When I was in college, I took figure drawing classes for my art minor. We spent class time sketching live models, but our homework? Bones. Our professor insisted we learn to draw skeletons—because if we could understand the structure underneath, we could draw the outside.
Start with the structure.


In the final weeks of my senior year, my fashion show was complete, my internship in New York was secured, and I found myself with unstructured studio time. So I made something just for fun: a paperbag waist skirt with wide elastic.
A few months later, I wore that very skirt to The Lion King on Broadway.
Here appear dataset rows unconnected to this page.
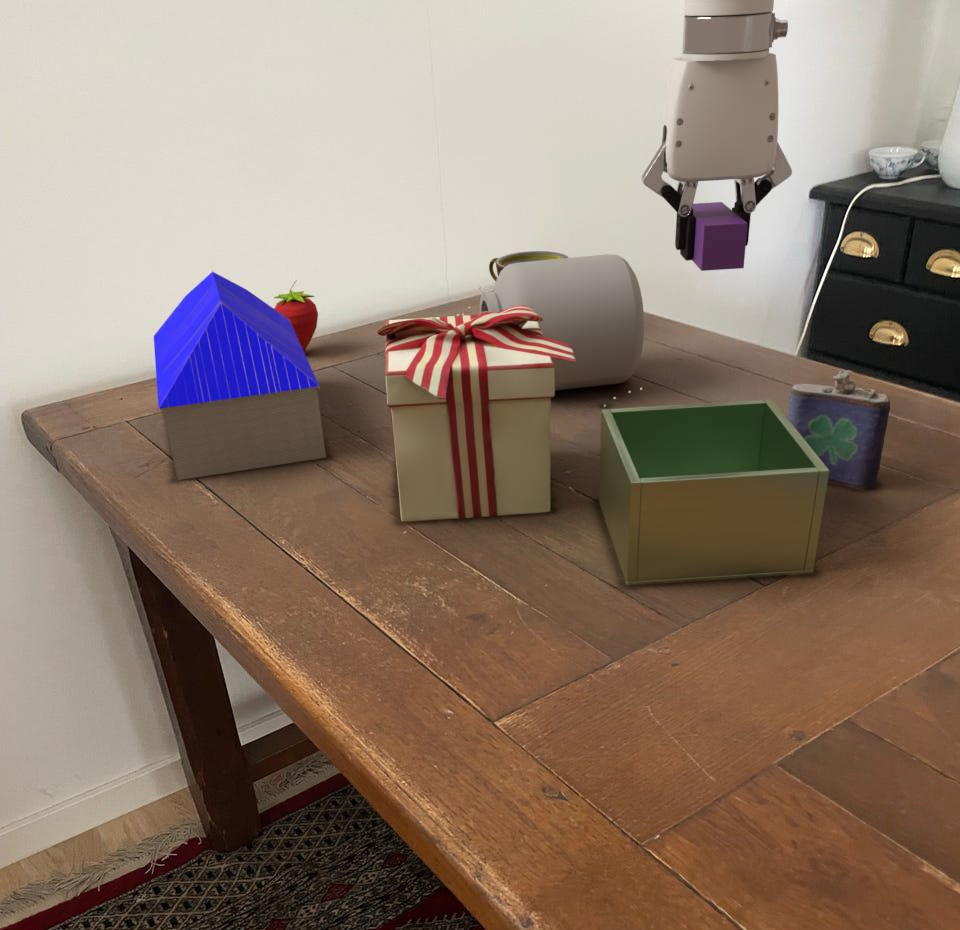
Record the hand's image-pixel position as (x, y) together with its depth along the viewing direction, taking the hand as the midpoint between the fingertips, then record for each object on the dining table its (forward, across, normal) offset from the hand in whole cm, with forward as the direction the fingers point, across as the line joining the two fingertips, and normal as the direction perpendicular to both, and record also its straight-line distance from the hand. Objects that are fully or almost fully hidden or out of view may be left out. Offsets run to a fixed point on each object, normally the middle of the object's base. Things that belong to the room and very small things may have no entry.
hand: (710, 253), depth 100 cm
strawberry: (+19, +46, -35) cm, 61 cm away
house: (+19, +50, -10) cm, 55 cm away
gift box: (+19, +24, +10) cm, 32 cm away
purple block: (0, 0, 0) cm, 0 cm away
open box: (+19, +5, +22) cm, 30 cm away
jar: (+19, +16, -16) cm, 29 cm away
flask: (+19, -10, +12) cm, 25 cm away
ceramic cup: (+19, +15, -40) cm, 47 cm away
The tickets were a graduation gift from my siblings.

A few years after that, I had my baby girl. None of my old clothes fit. My new ones pulled and sagged. But that skirt? With one small adjustment, it still fit, flattered, made me feel like myself: I pulled the waist up onto my ribcage, above my postpartum belly.
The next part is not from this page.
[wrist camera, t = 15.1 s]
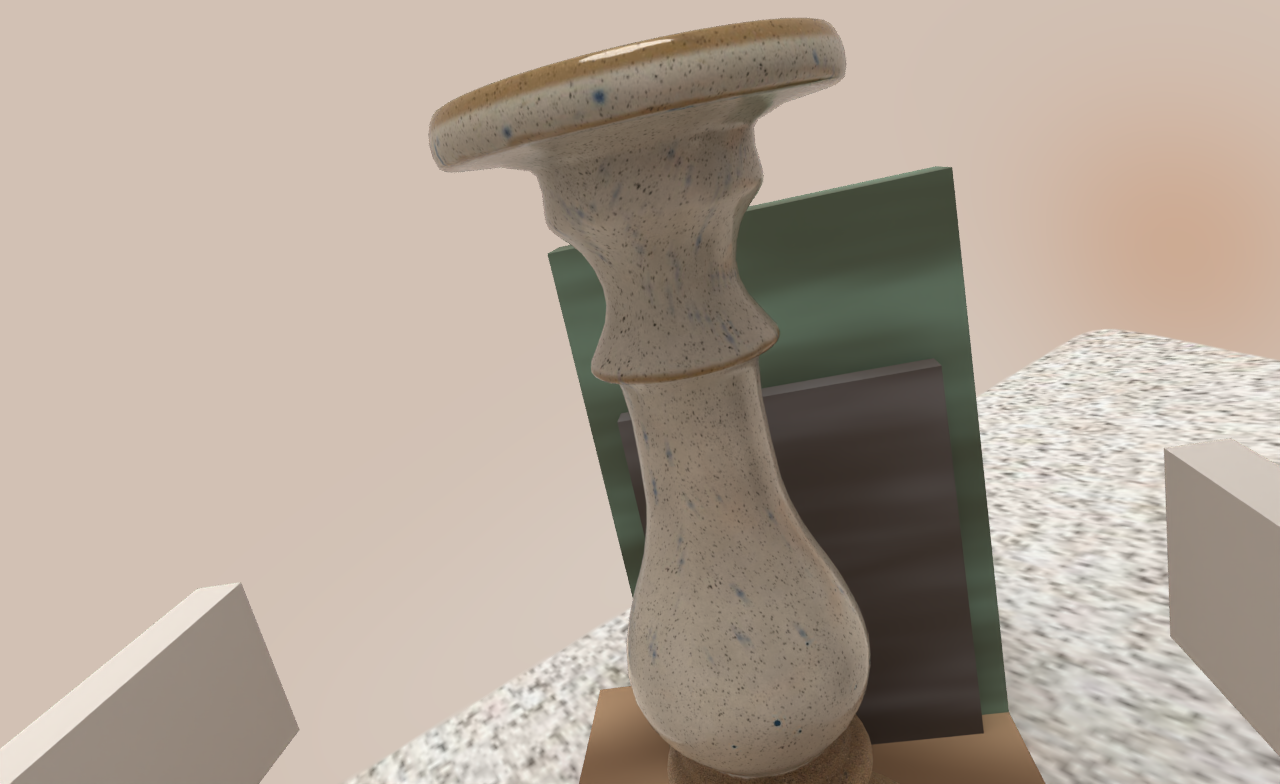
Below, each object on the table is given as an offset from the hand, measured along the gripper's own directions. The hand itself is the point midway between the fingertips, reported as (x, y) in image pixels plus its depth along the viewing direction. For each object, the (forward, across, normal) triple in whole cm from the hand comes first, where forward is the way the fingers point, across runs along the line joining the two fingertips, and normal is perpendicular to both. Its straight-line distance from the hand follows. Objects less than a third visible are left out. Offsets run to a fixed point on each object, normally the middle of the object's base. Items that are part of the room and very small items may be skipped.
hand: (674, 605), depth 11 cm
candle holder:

So when I added skirts back to my collection in 2018, I returned to that pattern. It had already proven itself—from Broadway to postpartum. It was timeless. Adaptable. I added a crotch to some versions, creating what I now call “split skirts,” for even more freedom of movement.
Since then, I’ve made versions of this design for toddlers and great-grandmothers. For bodies 3 feet tall to 6 feet tall. For waists from 24" to 54". For every season of life.
What makes it work? It’s not just the fullness or comfort or the beauty of the fabric. It’s where it sits.
Yes, my skirts are high-waisted—but more specifically, they’re ribcage-waisted. Designed to rest where your body wants them to: somewhere between ribcage and natural waist. That placement shifts slightly from person to person, and from season to season, and the skirt adapts. The elastic finds its home.
A design that begins at the structure—it works because it honors the body beneath.